On 23 Sept. 1684 he was arrested by Atterbury, the messenger, on a warrant from George Jeffreys, first baron Jeffreys of Wem [q. v.], the chief justice. Asked by Jeffreys where he preached, he answered in Latin. To the insolent supposition of Jeffreys that he could not speak another word of Latin ‘to save his neck,’ he replied in Greek. He was kept in custody, and was next day committed to the gatehouse. Not till ten days after was his wife permitted to see him. She stayed with him during his imprisonment. On 7 Oct. a true bill was found by the quarter sessions at Kingston-on-Thames. He was arraigned at the king's bench on 25 Oct., and tried on 18 Nov. The charge against him, that of treasonable preaching pointing to the king's death, was absurdly at variance with the whole of his previous character and known opinions. Evidence against him was tendered by three women, Elizabeth Smith, the wife of George Hilton, and Joan Farrar. The first two were common informers (one had been pilloried, the other was subsequently whipped) who attended his services between 17 Aug. and 14 Sept., to collect evidence in the way of business. It is not clear from their sworn testimony whether they wilfully distorted his words or mistook his meaning. In the face of clear counter-evidence, the jury, directed by Jeffreys, found him guilty. He came up for sentence on 24 Nov., and then took exception to the indictment as insufficient. Counsel was now assigned to him, but no copy of the indictment was allowed him. On 27 Nov. Jeffreys took time to consider the objection. On 28 Jan. 1685 Charles II, who had been told by Sir John Talbot, ‘If your majesty suffers this man to die, we are none of us safe in our houses,’ granted him a pardon, on his giving bail for 200l. and finding sureties for 2,000l. His bail was discharged on 25 May 1687. The whole proceedings at his trial were reported in shorthand by Blaney, and partly transcribed for Jeffreys. Rosewell withheld the publication of the report during his lifetime.

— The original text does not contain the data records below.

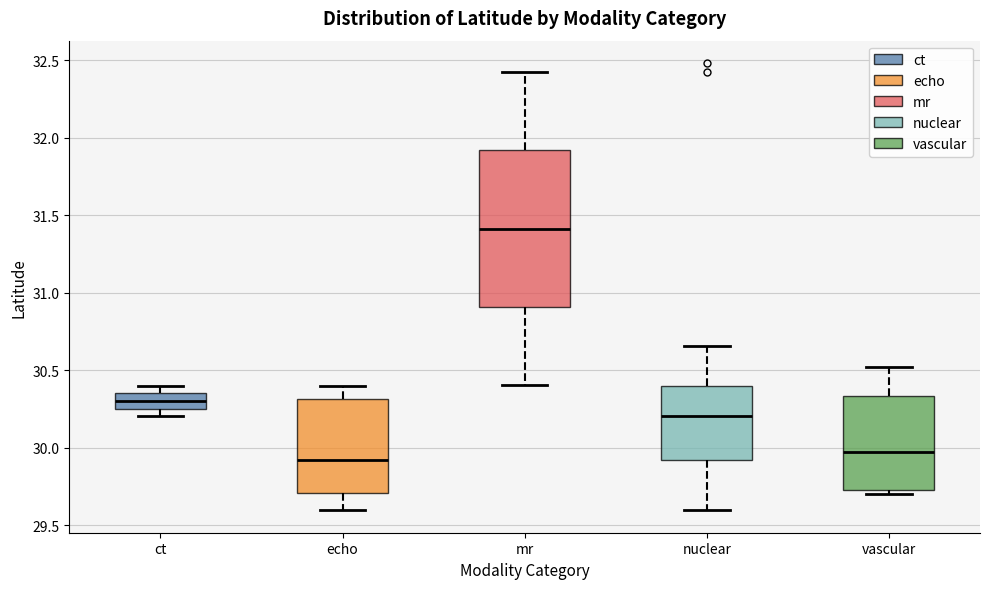

Reading left to right, read every box against the y-axis: the position of its median line, the range the box covers, and the ends of its whiskers. The values are not printed on the chart, so give them approximately, as read against the axis.

ct: median 30.30, box 30.25 to 30.35, whiskers 30.20 to 30.40
echo: median 29.90, box 29.70 to 30.30, whiskers 29.60 to 30.40
mr: median 31.40, box 30.90 to 31.90, whiskers 30.40 to 32.40
nuclear: median 30.20, box 29.90 to 30.40, whiskers 29.60 to 30.65
vascular: median 30.00, box 29.75 to 30.35, whiskers 29.70 to 30.50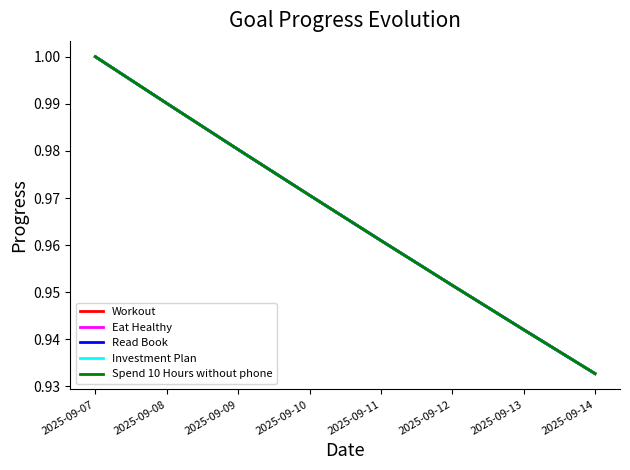

List the labels in order of Workout value, smallest first.

2025-09-14, 2025-09-13, 2025-09-12, 2025-09-11, 2025-09-10, 2025-09-09, 2025-09-08, 2025-09-07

He died on Sunday, 14 Feb. 1692. His body was on view in Drapers' Hall, and was buried in Bunhill Fields on 19 Feb., the funeral service being conducted by three presbyterian and three independent ministers. Matthew Mead [q. v.] preached his funeral sermon. In person he was tall and slender, with a piercing eye, and of robust constitution. He married, first, on 29 May 1656, Susannah (d. 1661), eldest daughter of John Strickland (see above), by Susannah, daughter of Sir John Piggot, knt., and had three daughters, Susannah, Margaret, and Elizabeth. He married, secondly, in January 1676, Ann, daughter of Andrew Wanby of Ayford, Gloucestershire, and widow of one Godsalve, by whom he had issue Susannah, Samuel [q. v.], Rhoda, and Eliezer.
He published: 1. ‘An Answer unto Thirty Quæries propounded by … the Quakers,’ &c., 1656, 4to (publ. on 7 Nov.). 2. ‘The Causes and Cure of the Pestilence,’ &c., 1665, 4to.[The Arraignment and Tryal with Life, by his son, 1718 (the Trial is reprinted in Protestant Dissenters' Magazine, 1794, pp. 169 sq.); Reliquiæ Baxterianæ, 1696, iii. 199; Calamy's Account, 1713, p. 756; Kennett's Compleat History, 1706, iii. 428 sq.; Peirce's Vindication of Dissenters, 1717, p. 112; Brook's Lives of the Puritans, 1813, iii. 534; Wilson's Dissenting Churches of London, 1814, iv. 349 sq.; Foster's Alumni Oxon. 1891, iii. 1281.]